## Supplied entries
------------------------------------

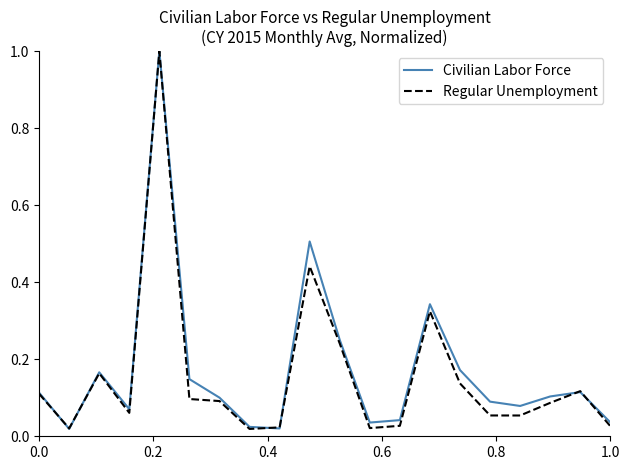

What is the maximum value shown in the chart?

1.0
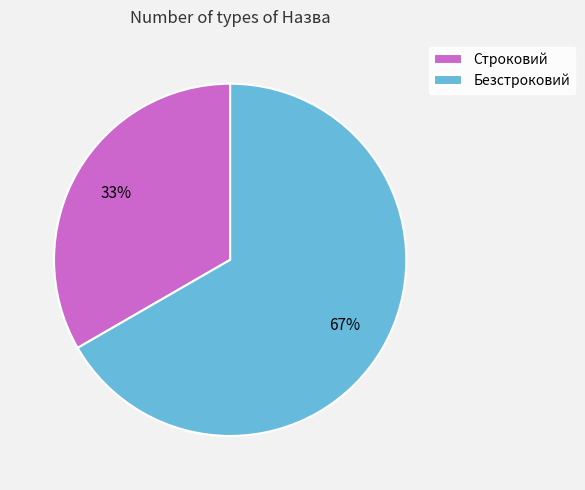

Is the sum of Строковий and Безстроковий greater than half?

Yes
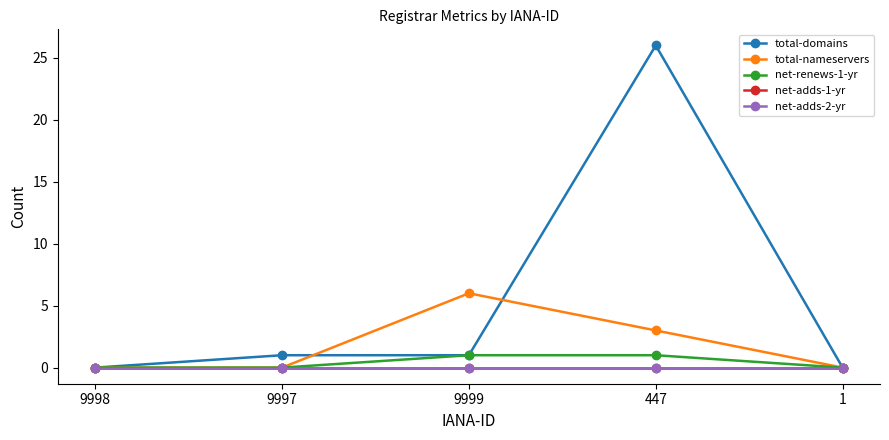

What is the label of the 3rd point from the left?

9999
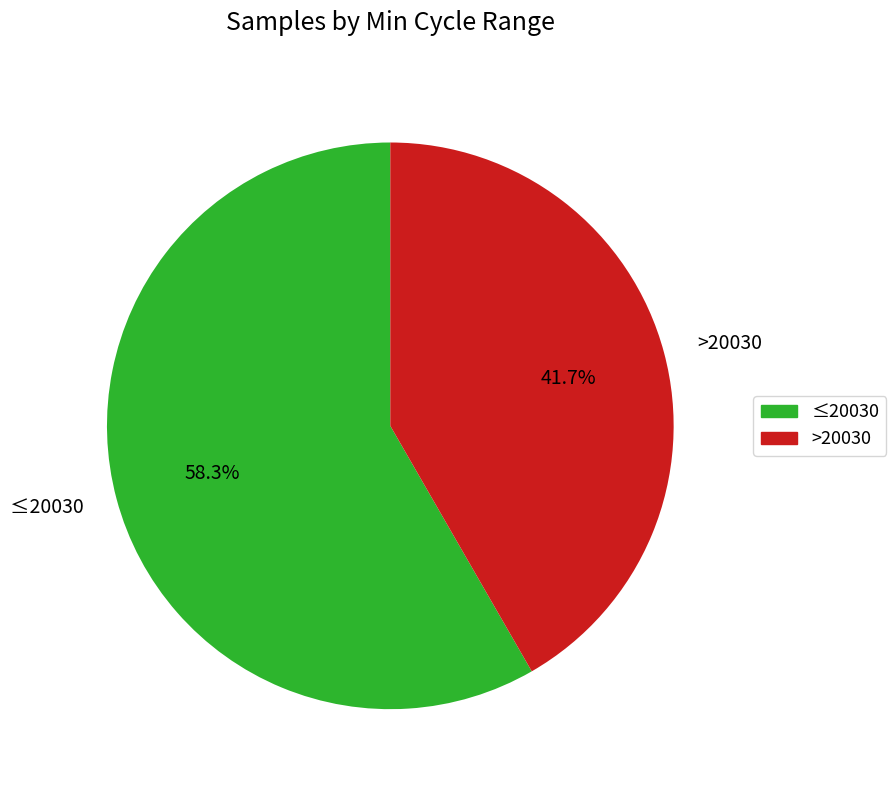

Does any single category account for the majority?

Yes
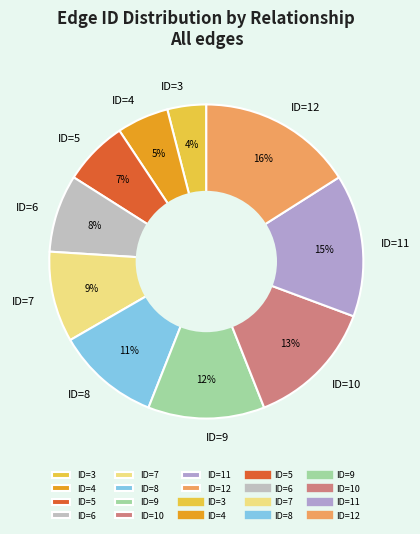

The ID=4 slice represents 5% of the pie. True or false?

True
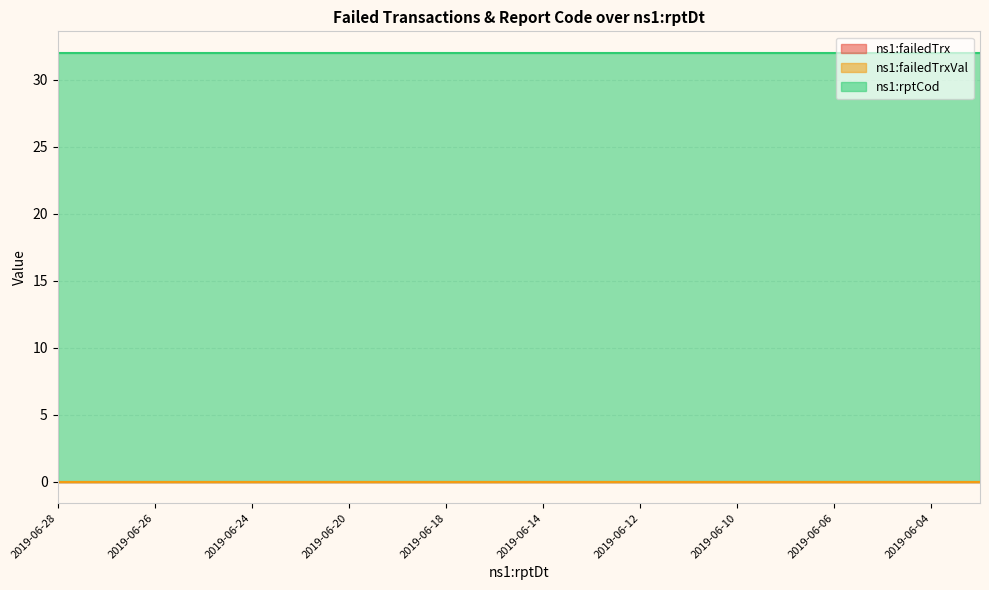

List the series in order of their peak value, highest first.

ns1:rptCod, ns1:failedTrx, ns1:failedTrxVal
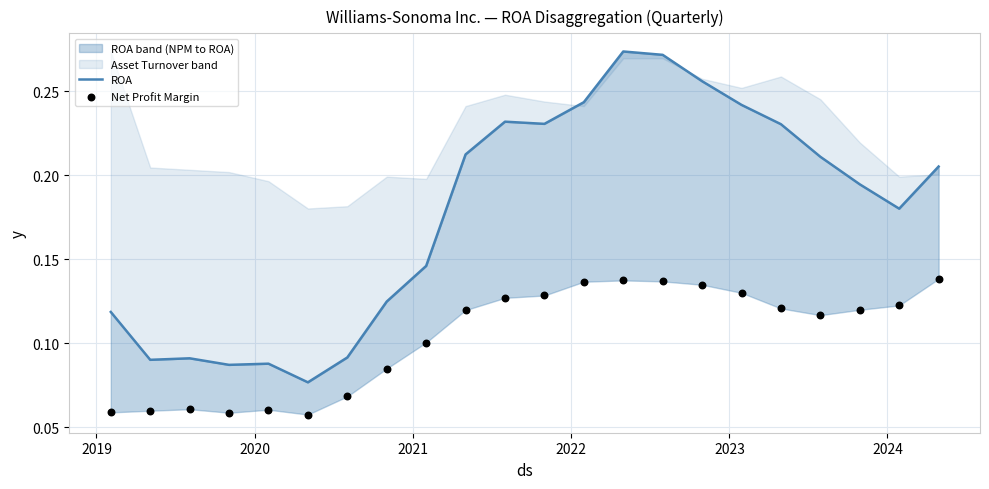

Which series has the largest total across all categories?

ROA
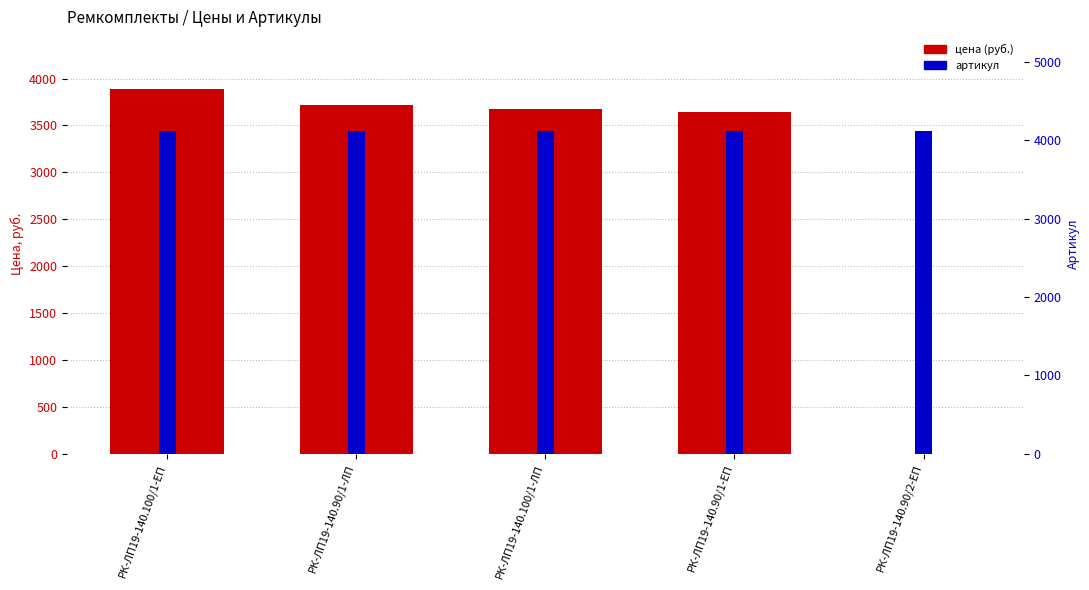

How many groups of bars are there?

5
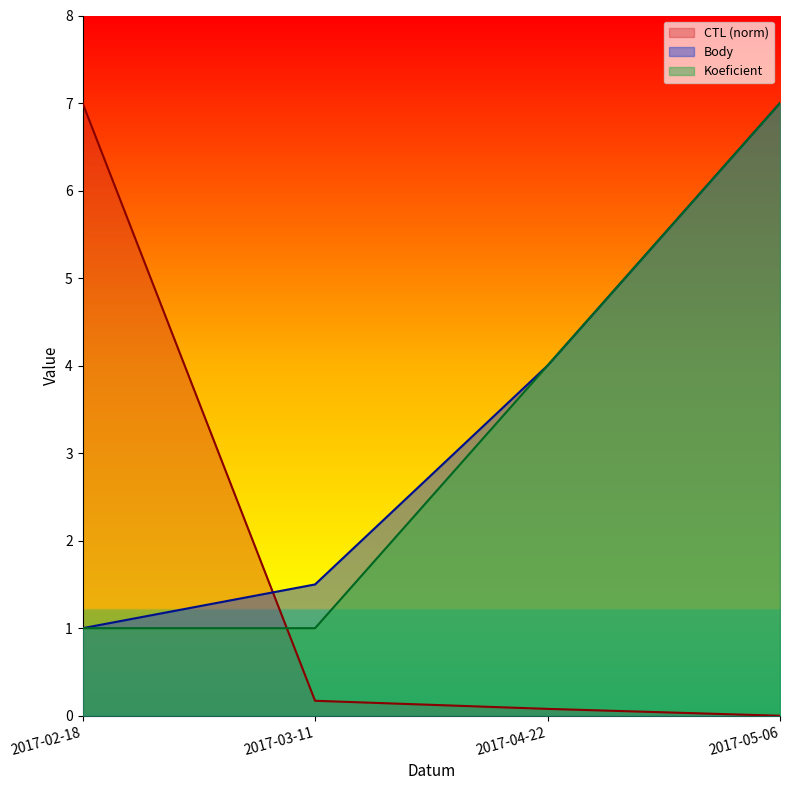

At which label does Body first exceed 4?

2017-05-06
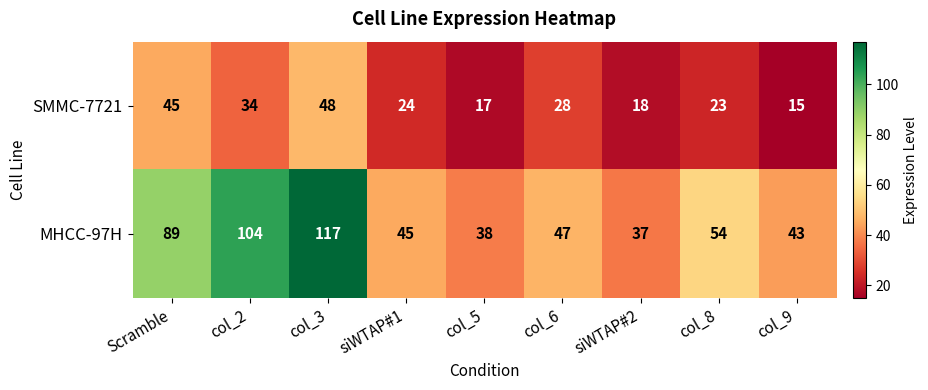

What is the spread (max minus min) of values at col_5?

21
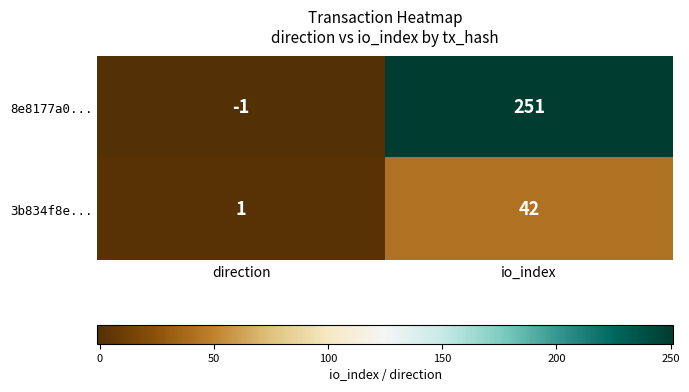

The 8e8177a0... series shows 100 at io_index. True or false?

False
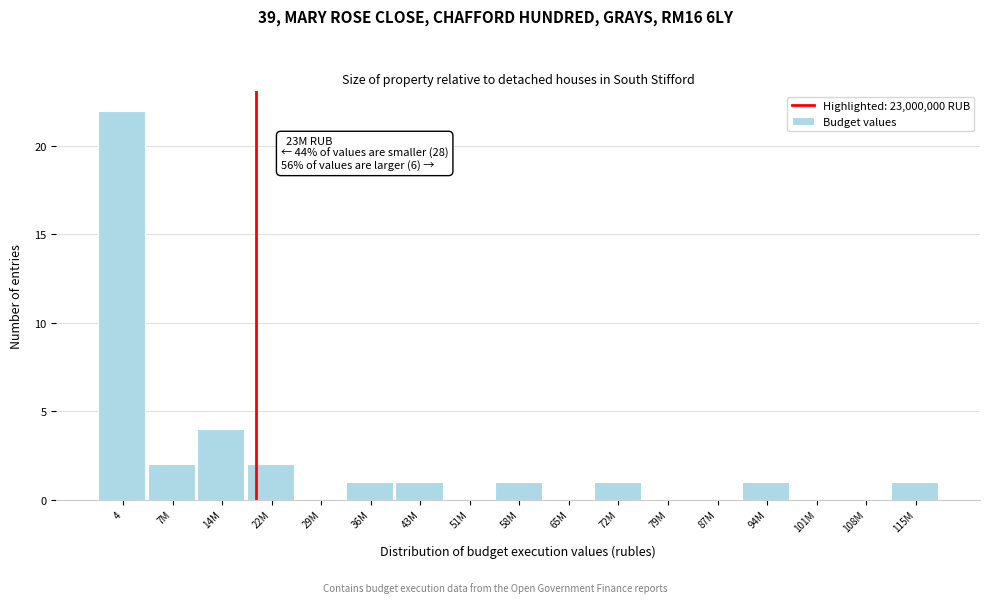

Reading left to right, list all the values displayed in this chart.

4=22	7M=2	14M=4	22M=2	29M=0	36M=1	43M=1	51M=0	58M=1	65M=0	72M=1	79M=0	87M=0	94M=1	101M=0	108M=0	115M=1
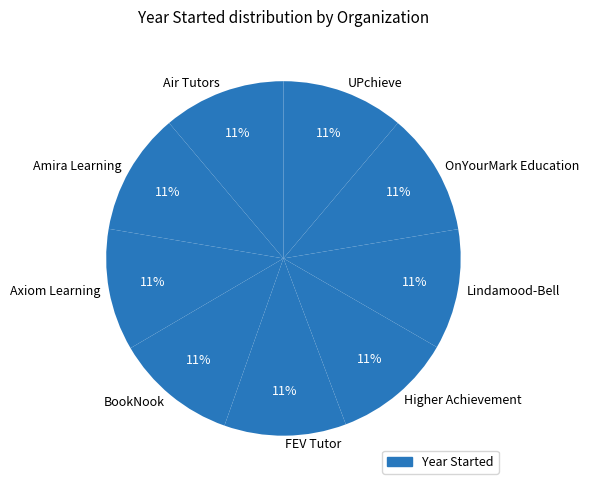

Approximately how many times larger is the value at FEV Tutor compared to Amira Learning?

1.0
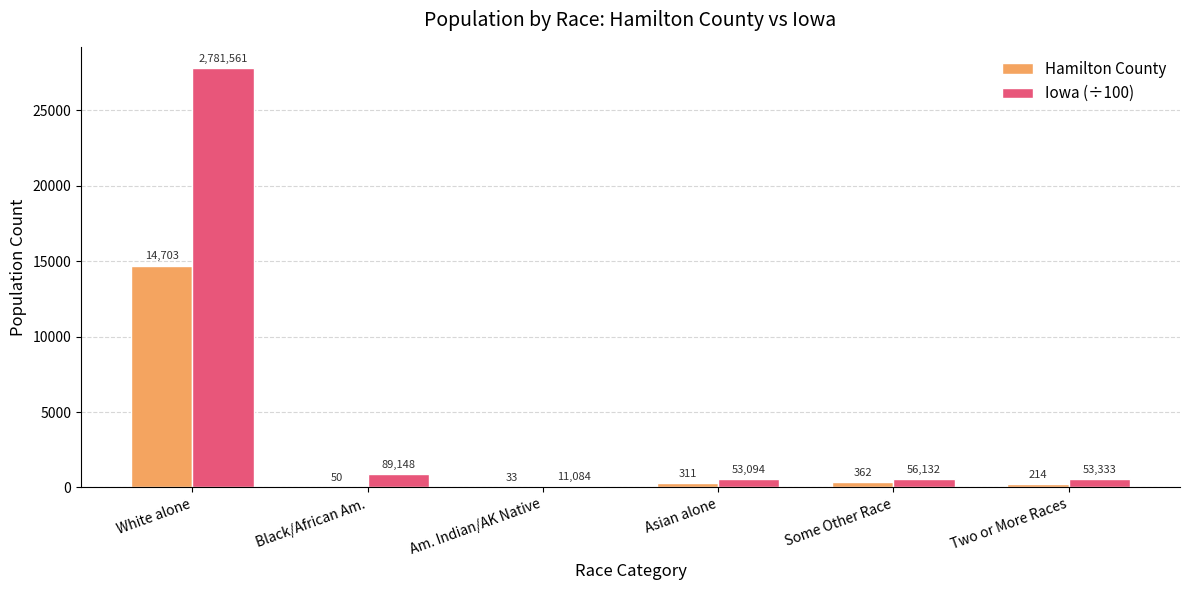

Between Some Other Race and Two or More Races, which series saw the biggest shift?

Hamilton County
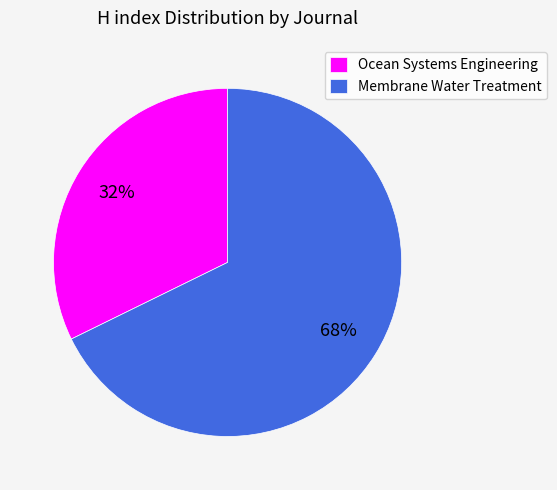

Is the sum of Ocean Systems Engineering and Membrane Water Treatment greater than half?

Yes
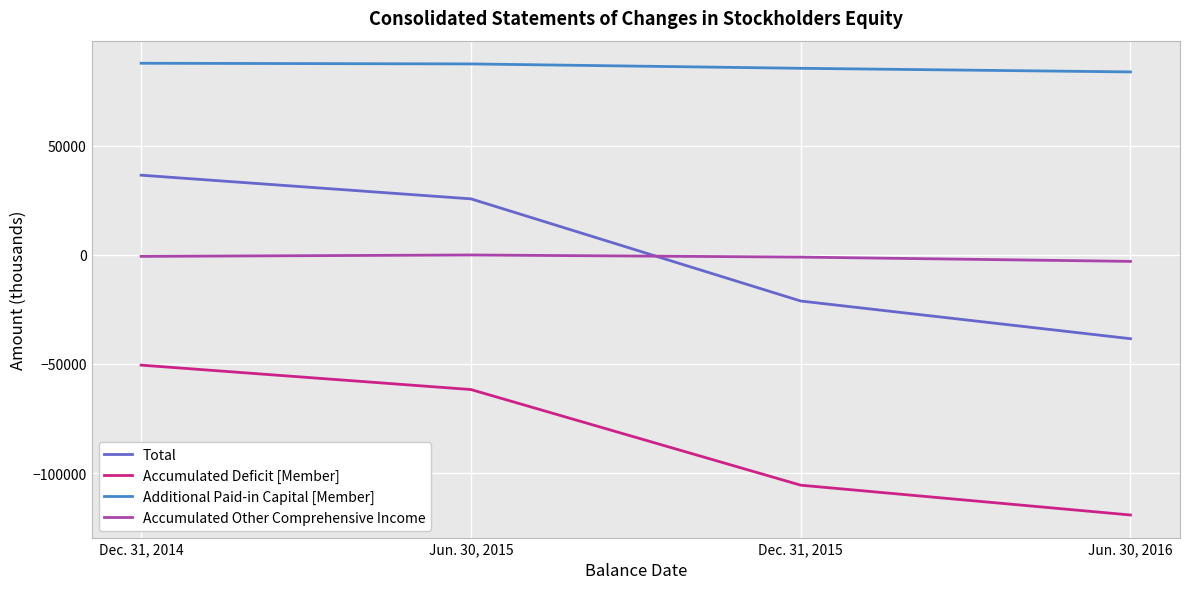

What is the sum of all Additional Paid-in Capital [Member] values?

344273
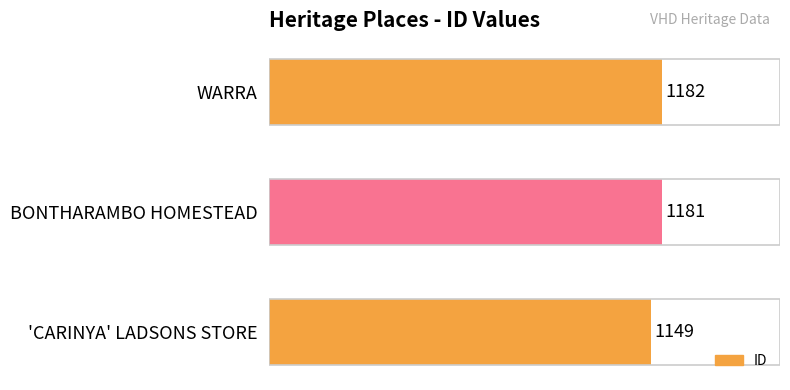

List the labels in order of value, largest first.

WARRA, BONTHARAMBO HOMESTEAD, 'CARINYA' LADSONS STORE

------------------------------------

## What you are asked to do
Can you copy out every line of the listing above, word for word and without the pictures?

## Exercise answer
What is the maximum value shown in the chart?

1.0

Is the sum of Строковий and Безстроковий greater than half?

Yes

What is the label of the 3rd point from the left?

9999

Does any single category account for the majority?

Yes

The ID=4 slice represents 5% of the pie. True or false?

True

List the series in order of their peak value, highest first.

ns1:rptCod, ns1:failedTrx, ns1:failedTrxVal

Which series has the largest total across all categories?

ROA

How many groups of bars are there?

5

At which label does Body first exceed 4?

2017-05-06

What is the spread (max minus min) of values at col_5?

21

The 8e8177a0... series shows 100 at io_index. True or false?

False

Reading left to right, list all the values displayed in this chart.

4=22	7M=2	14M=4	22M=2	29M=0	36M=1	43M=1	51M=0	58M=1	65M=0	72M=1	79M=0	87M=0	94M=1	101M=0	108M=0	115M=1

Approximately how many times larger is the value at FEV Tutor compared to Amira Learning?

1.0

Between Some Other Race and Two or More Races, which series saw the biggest shift?

Hamilton County

Is the sum of Ocean Systems Engineering and Membrane Water Treatment greater than half?

Yes

What is the sum of all Additional Paid-in Capital [Member] values?

344273

List the labels in order of value, largest first.

WARRA, BONTHARAMBO HOMESTEAD, 'CARINYA' LADSONS STORE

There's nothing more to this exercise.